If you dig through my Myspace blogs (gotta be my friend to dig), you will find a lot of blogs on Sisterhood, women getting along. I've worked with women and girls all of my life. I come from a family filled with strong women. I understand the importance of female relationships. Its very important for women to connect with other women.
So why do we still have this breakdown in sisterhood? Why do we still have women saying, "I really don't get along with other females"? Why do we roll our eyes at each other? Why are we afraid to show love?
I'm not about to write an essay because there are so many reasons why we are were we are today. Sexism being one of the top reasons but lets move toward some solutions with first like simply - looking in the mirror. Healing starts at home. When you see another beautiful woman, do you immediately pass judgment or can you appreciate her beauty AND tell her she's beautiful? When you see a man you're attracted to, do you size up his girlfriend to see if you're more attractive? Do you believe that women are NATURALLY backbiting, vindictive, and so-called "catty"? Why do you feel this way? Examine. Could you be the type of female you dislike?
I always think its funny when I hear women say, "I don't have female friends" and yet when you ask them about a couple of close sister friends, those sister friends somehow don't count as "women". Reminds of Do the Right Thing....remember this.....
Prince isn't 'black' and somehow close sisterfriends aren't "women".....[scratches head]
So what's so good about Female Friendships?
Consider this from:
- Longevity – Married men live longer than single men, yet women who marry have the same life expectancy as those who don't. However, women with strong female social ties (girlfriends) live longer than those without them.

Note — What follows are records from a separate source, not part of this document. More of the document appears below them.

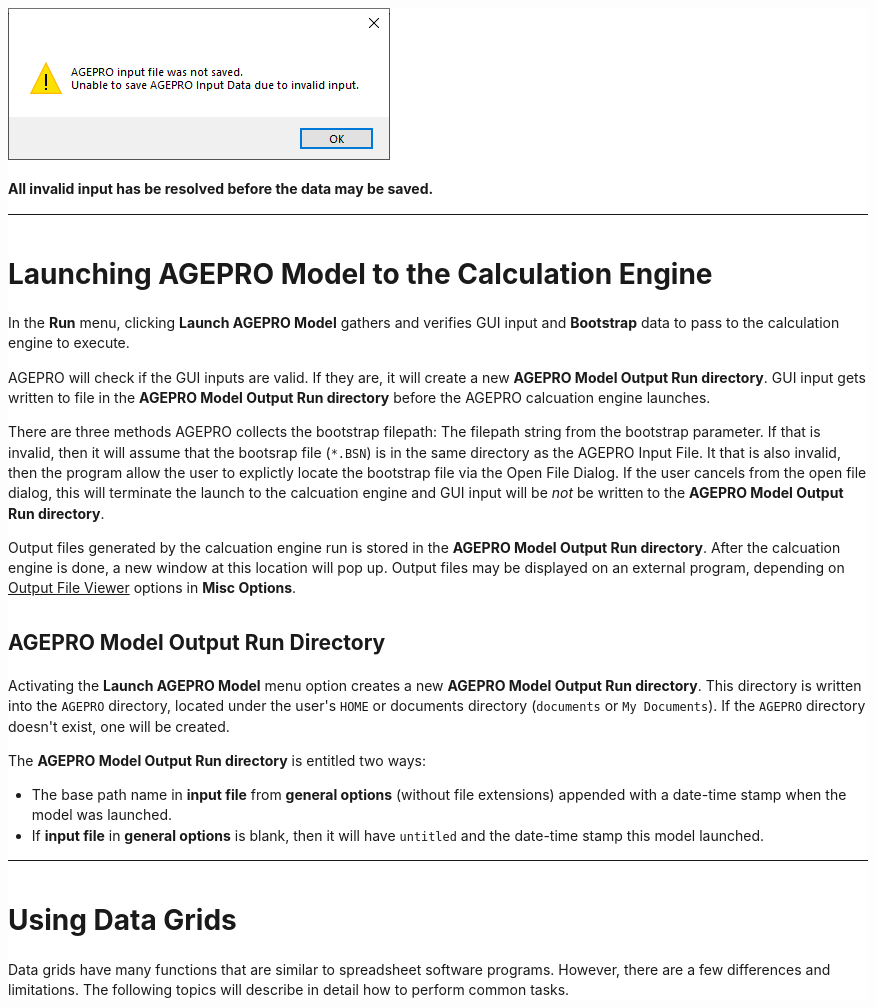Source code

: ![](img/saveINP_invalid_02.png)

**All invalid input has be resolved before the data may be saved.**

---

# Launching AGEPRO Model to the Calculation Engine

In the **Run** menu, clicking **Launch AGEPRO Model** gathers and verifies GUI input and **Bootstrap** data to pass to the calculation engine to execute. 
 
AGEPRO will check if the GUI inputs are valid. If they are, it will create a new **AGEPRO Model Output Run directory**. GUI input gets written to file in the **AGEPRO Model Output Run directory** before the AGEPRO calcuation engine launches.

There are three methods AGEPRO collects the bootstrap filepath: The filepath string from the bootstrap parameter. If that is invalid, then it will assume that the bootsrap file (`*.BSN`) is in the same directory as the AGEPRO Input File. It that is also invalid, then the program allow the user to explictly locate the bootstrap file via the Open File Dialog. If the user cancels from the open file dialog, this will terminate the launch to the calcuation engine and GUI input will be *not* be written to the **AGEPRO Model Output Run directory**.

 Output files generated by the calcuation engine run is stored in the **AGEPRO Model Output Run directory**. After the calcuation engine is done, a new window at this location will pop up. Output files may be displayed on an external program, depending on [Output File Viewer](#view-agepro-output-files) options in **Misc Options**.    

## AGEPRO Model Output Run Directory 

Activating the **Launch AGEPRO Model** menu option creates a new **AGEPRO Model Output Run directory**. This directory is written into the `AGEPRO` directory, located under the user's `HOME` or documents directory (`documents` or `My Documents`). If the `AGEPRO` directory doesn't exist, one will be created. 

The **AGEPRO Model Output Run directory** is entitled two ways:

- The base path name in **input file** from **general options** (without file extensions) appended with a date-time stamp when the model was launched. 
- If **input file** in **general options** is blank, then it will have `untitled` and the date-time stamp this model launched.

---

# Using Data Grids
Data grids have many functions that are similar to spreadsheet software programs. However, there are a few differences and limitations. The following topics will  describe in detail how to perform common tasks.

- Stress – For decades, stress tests focused solely on male participants, believing that all humans would respond in the same manner. When these same stress tests were finally conducted on females it was discovered that women don't have the same, classic 'fight or flight' response to stress that men do. According to the research presented in The Tending Instinct, women under stress have the need to 'tend and befriend.' We want to tend to our young and be with our friends. Time with our friends actually reduces our stress levels.
- More Stress - A study conducted by the UCLA School of Medicine found that when we're with our girlfriends, our bodies emit the "feel good" hormone oxytocin, helping us reduce everyday stress. By prioritizing our female friendships and spending time with these friends, we take advantage of a very simple, natural way to reduce our stress.
- Even more stress - Prairie voles, a monogamous rodent, have a similar response to stress. When a male vole is put in a stressful situation, he runs to his female partner. Female voles, when stressed, immediately run to the females they were raised with.
- Self-esteem - A recent study by Dove indicated that 70% of women feel prettier because of their relationships with female friends. It's no surprise that our self-esteem is highly influenced by our girlfriends; this is important to understand for girls as well as women.
- The Health Factor – Women without strong social ties risk health issues equivalent to being overweight or a smoker - it's that serious.
I love my female friends just as much as I love my male friendships. I have both and I cherish both. Its good for my soul and I find no reason not to love and admire women. How about you?